- Problems to work on:
- 1) Return the passage of the book review between "Twelve men meet" and "other men’s concerns.", inclusive.
- 2) List everything the book review says the book has none of.

- Extract:
◆ ◆ ◆
Review by Betsey Van Horn  (NOV 17, 2013)

Twelve men meet at the Crown Hotel in Hokitika, New Zealand, in January, 1866. A thirteenth, Walter Moody, an educated man from Edinburgh who has come here to find his fortune in gold, walks in. As it unfolds, the interlocking stories and shifting narrative perspectives of the twelve–now thirteen–men bring forth a mystery that all are trying to solve, including Walter Moody, who has just gotten off the Godspeed ship with secrets of his own that intertwine with the other men’s concerns.

This is not an important book. There is no magnificent theme, no moral thicket, no people to emancipate, no countries to defend, no subtext to unravel, and no sizable payoff. Its weightiness is physical, coming in at 832 pages. And yet, it is one of the most marvelous and poised books that I have read. Although I didn’t care for the meandering rambling books of Wilkie Collins, I am reminded here of his style, but Catton is so much more controlled, and possesses the modern day perspective in which to peer back.
◆ ◆ ◆
- Given information:
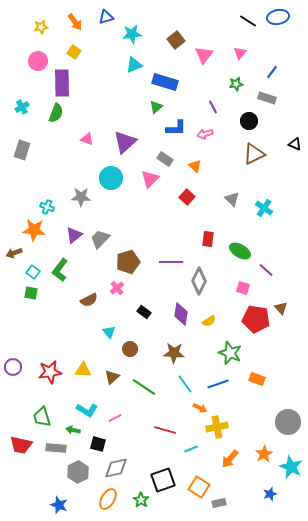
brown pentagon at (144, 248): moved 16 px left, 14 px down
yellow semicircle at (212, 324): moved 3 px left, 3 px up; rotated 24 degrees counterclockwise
◆ ◆ ◆
- Solutions for each task:
- 1)
Twelve men meet at the Crown Hotel in Hokitika, New Zealand, in January, 1866. A thirteenth, Walter Moody, an educated man from Edinburgh who has come here to find his fortune in gold, walks in. As it unfolds, the interlocking stories and shifting narrative perspectives of the twelve–now thirteen–men bring forth a mystery that all are trying to solve, including Walter Moody, who has just gotten off the Godspeed ship with secrets of his own that intertwine with the other men’s concerns.

- 2)
- a magnificent theme
- a moral thicket
- people to emancipate
- countries to defend
- subtext to unravel
- a sizable payoff